Which organism would make a good bioindicator? Which will most likely happen to a biological indicator species if there is a sudden increase in pollution? There will be a significant decrease in the population numbers and the quality of the individuals. Which will best show lakes, rivers, and streams are healthy?

How can algae decrease oxygen levels?

The overgrowth of algae consumes oxygen and blocks sunlight from underwater plants. When the algae eventually dies, the oxygen in the water is consumed.

Which organism would make a good Bioindicator?

Lichens and bryophytes serve as effective bioindicators of air quality because they have no roots, no cuticle, and acquire all their nutrients from direct exposure to the atmosphere. Their high surface area to volume ratio further encourages the interception and accumulation of contaminants from the air.

How can upwelling affect the nutrient and oxygen content of ocean water around coastlines?

How can upwelling affect the nutrient and oxygen content of ocean water around coastlines? It brings cold, nutrient-rich water to the ocean surface.

Why are upwellings important?

Upwelling brings those lost/sunk nutrients back to the surface, which creates “blooms” of algae and zooplankton, which feed on those nutrients. These blooms then become feeding grounds for plankton feeders, then fish, etc, sustaining ocean life that lives near the surface.

Why are upwellings and Downwellings important for marine environments?

Upwelling and downwelling describe mass movements of the ocean, which affect both surface and deep currents. These movements are essential in stirring the ocean, delivering oxygen to depth, distributing heat, and bringing nutrients to the surface.

How do upwellings affect phytoplankton growth?

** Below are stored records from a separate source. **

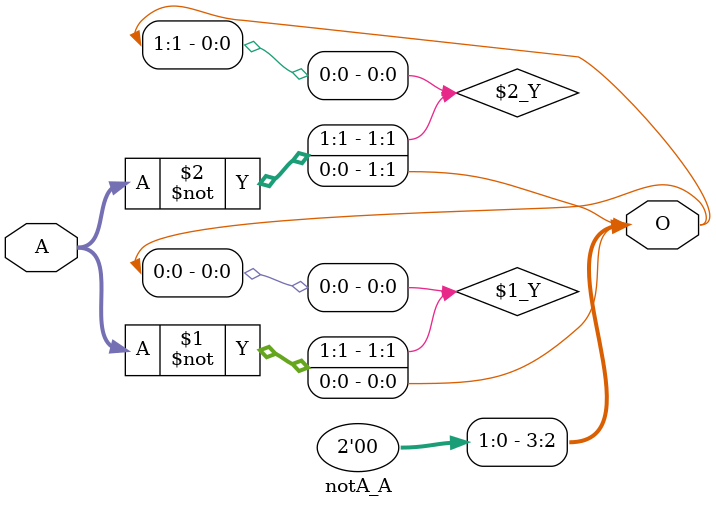
<source format=v>
`timescale 1ns / 1ps
module notA_A(O,A);
	output [3:0]O;
	input [1:0]A;
	
	assign O[0]=~A;
	assign O[1]=~A;
	assign O[2]=0;
	assign O[3]=0;
endmodule

</source>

The upward movement of this deep, colder water is called upwelling. The deeper water that rises to the surface during upwelling is rich in nutrients. These nutrients “fertilize” surface waters, encouraging the growth of plant life, including phytoplankton.

How are planktons important to food webs and food chains?

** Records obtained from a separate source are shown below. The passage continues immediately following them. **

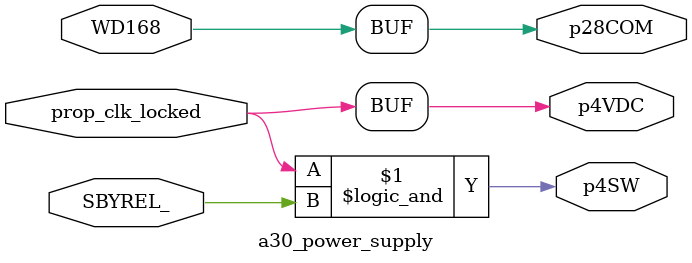
<source format=v>
`timescale 1ns / 1ps


module a30_power_supply(
    input wire WD168,   // Main bus B 28 volts
    
    //input wire WD169,   // Other 28 volt input, not used
    //input wire n28DCR,  // Other 28 volt input, not used
    
    //input wire BPLUS,   // Input from 14 volt power supply, used to switch relay from p4VSW
    
    //input wire CNTRL1,  // Test equipment input for simulating power failure
    //input wire SYNC4_,  // Sync signal for voltage reference
    input wire SBYREL_, // Standy signal
    input wire prop_clk_locked,
    
    output wire p28COM,
    output wire p4VDC,
    output wire p4SW
    );
    
    // Only start 4V power supply when the prop_clk is running fine, otherwise shit happens
    assign p4VDC = prop_clk_locked;
    assign p4SW = (p4VDC && SBYREL_);
    assign p28COM = WD168;
    
endmodule




</source>
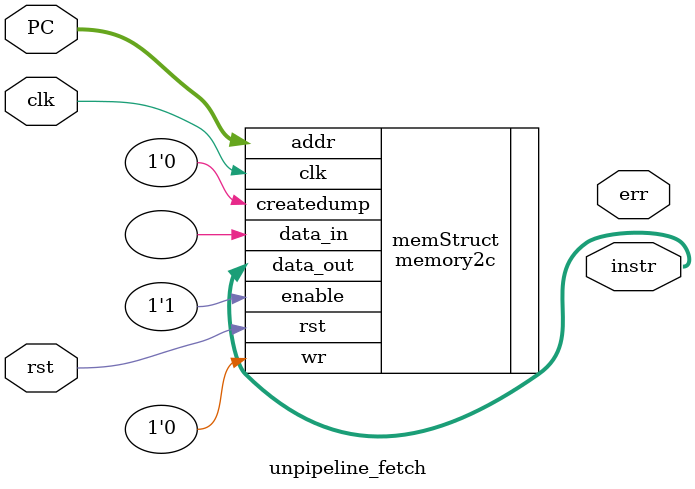
<source format=v>
module unpipeline_fetch (clk, rst, err, instr,PC);

	input clk;
	input rst;
	output err;
	output [15:0] instr;
	//input enable;
	input [15:0] PC;
	
	//wire [15:0] PC, NextPC,immeAdd;
//wire garbage;
	// Your Code goes here
//assign err = 1'b0;

//bitReg16 PCcounter(.clk(clk),.rst(rst),.q(PC),.d(NextPC));
//fulladder16 fulladd(.A(PC),.B(immeAdd),.S(NextPC),.Cout(garbage));
memory2c memStruct(.data_out(instr), .data_in(), .addr(PC), .enable(1'b1), .wr(1'b0), .createdump(1'b0), .clk(clk), .rst(rst));

//assign immeAdd= (enable)? (immed) : 16'd2;
endmodule

</source>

Phytoplankton and algae form the bases of aquatic food webs. They are eaten by primary consumers like zooplankton, small fish, and crustaceans. Primary consumers are in turn eaten by fish, small sharks, corals, and baleen whales.

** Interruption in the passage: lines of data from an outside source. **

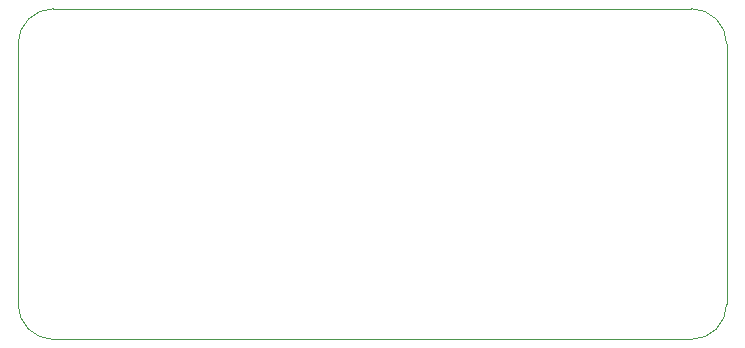
<source format=gbp>
G04 #@! TF.GenerationSoftware,KiCad,Pcbnew,5.1.5+dfsg1-2build2*
G04 #@! TF.CreationDate,2020-09-23T01:19:26+04:00*
G04 #@! TF.ProjectId,RailLink,5261696c-4c69-46e6-9b2e-6b696361645f,rev?*
G04 #@! TF.SameCoordinates,PX5f5e100PY7a12000*
G04 #@! TF.FileFunction,Paste,Bot*
G04 #@! TF.FilePolarity,Positive*
%FSLAX46Y46*%
G04 Gerber Fmt 4.6, Leading zero omitted, Abs format (unit mm)*
G04 Created by KiCad (PCBNEW 5.1.5+dfsg1-2build2) date 2020-09-23 01:19:26*
%MOMM*%
%LPD*%
G04 APERTURE LIST*
%ADD10C,0.050000*%
G04 APERTURE END LIST*
D10*
X3000000Y0D02*
G75*
G02X0Y3000000I0J3000000D01*
G01*
X0Y25000000D02*
G75*
G02X3000000Y28000000I3000000J0D01*
G01*
X57000000Y28000000D02*
G75*
G02X60000000Y25000000I0J-3000000D01*
G01*
X60000000Y3000000D02*
G75*
G02X57000000Y0I-3000000J0D01*
G01*
X57000000Y28000000D02*
X3000000Y28000000D01*
X60000000Y3000000D02*
X60000000Y25000000D01*
X3000000Y0D02*
X57000000Y0D01*
X0Y25000000D02*
X0Y3000000D01*
M02*

</source>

Why are planktons important to oceans?

Marine plankton, found in all ocean ecosystems, play a critical role in maintaining the health and balance of the ocean and its complex food webs. The oxygen, nutrients, and biomass they produce also sustain terrestrial life—from the food we eat to the air we breathe.

How are upwelling zones changing with global warming?

At regional scales, especially in coastal upwelling systems, the ecosystem response to surface warming becomes more complex. It is hypothesized that global warming will enhance land–sea temperature gradients that in turn will increase upwelling favorable winds (i.e., the Bakun hypothesis)10.

Why is upwelling important to fisheries?

Effects of Upwelling

Because the deep water brought to the surface is often rich in nutrients, coastal upwelling supports the growth of seaweed and plankton. These, in turn, provide food for fish, marine mammals, and birds.

What makes upwellings and Downwellings occur?

A coastal upwelling and downwellings occurs when the wind blows offshore ore parallel to shore. Sometimes they occur when offshore wind creates a current that pushes the surface water out to sea.

How do the effects of nutrients in upwellings compare to the effects of nutrients from agricultural runoff?

Upwellings tend to positively impact marine ecosystems by delivering nutrients that support healthy levels of marine productivity, while nutrients from agricultural runoff tend to harm marine ecosystems by causing hypoxia as a result of eutrophication.

What causes Ekman current?

Ekman transport occurs when ocean surface waters are influenced by the friction force acting on them via the wind. As the wind blows it casts a friction force on the ocean surface that drags the upper 10-100m of the water column with it.

What causes the Ekman spiral?

The Ekman spiral, named after Swedish scientist Vagn Walfrid Ekman (1874-1954) who first theorized it in 1902, is a consequence of the Coriolis effect. When surface water molecules move by the force of the wind, they, in turn, drag deeper layers of water molecules below them.